In 1937, Dora increasingly became a regular player in the artist's intricately compartmentalized love life. Picasso separated from his Russian-born wife Olga in 1935 and Picasso now had the luxury of trysting with two mistresses, with the attendant complications of dividing his time between each of them and his art. Since 1927 he had been in love with Marie-Thérèse Walter. Marie-Thérèse became Picasso's nurturing and classically beautiful blonde sun goddess, in her acquiescent way bringing a revived sense of physical joy to the middle-aged artist's love life.
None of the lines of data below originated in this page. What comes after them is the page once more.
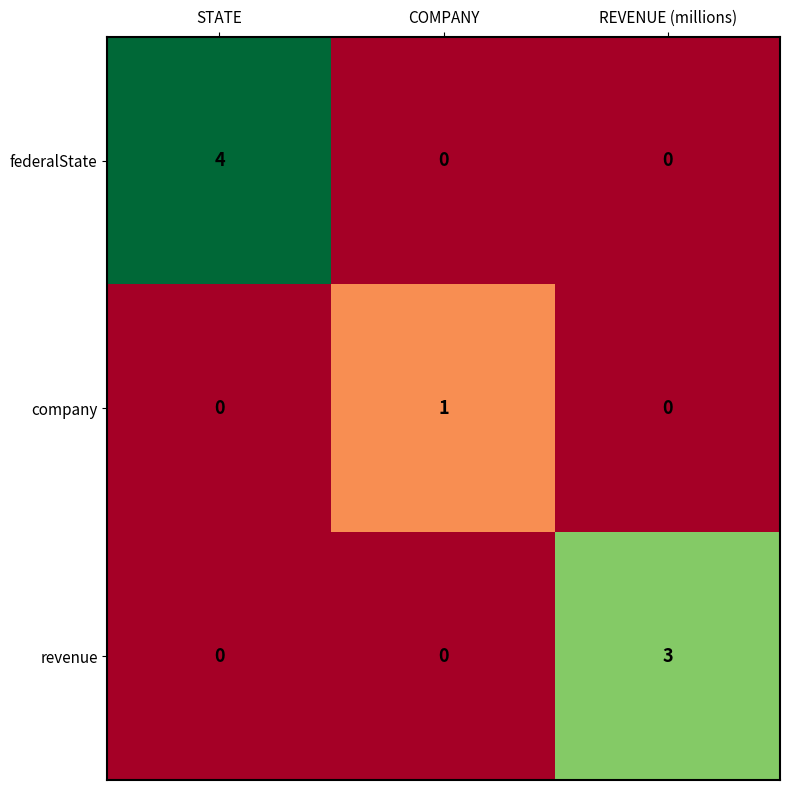

Reading right to left, transcribe all the data shown in this chart.

federalState: REVENUE (millions)=0	COMPANY=0	STATE=4
company: REVENUE (millions)=0	COMPANY=1	STATE=0
revenue: REVENUE (millions)=3	COMPANY=0	STATE=0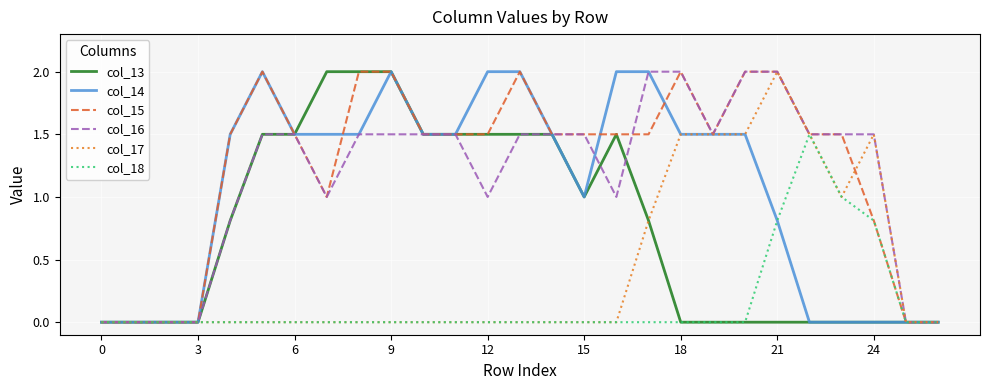

What is the average value of the col_17 series?

0.4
Dora quickly became just as essential to the artist's happiness when she arrived on the scene—Picasso welcomed her intelligence, sophisticated sense of style and knowledgeable interest in art—but in contrast to the sunny and athletic Marie-Thérèse, Dora assumed the role of the artist's darkly enigmatic and creative lunar goddess—she figured as his surrealist muse.
In the early 1930s Picasso often depicted Marie-Thérèse peacefully sleeping—her slumbering form represented tranquility for the artist. Marie-Thérèse's face, her figure and her sleep itself prompted some of Picasso's most sensual and highly regarded works and displayed an intimacy between the artist and the model. In Portrait de Dora Maar endormie, Dora has co-opted the languorous pose that belonged to Marie-Thérèse and symbolized her predecessor’s happy coupling with the artist. The tenderness and affection that Picasso felt towards Dora is overwhelming in the present drawing—her beautiful face relaxed and peacefully dreaming while her lover looked in. The work remained in Dora’s personal collection until her estate sale in 1998.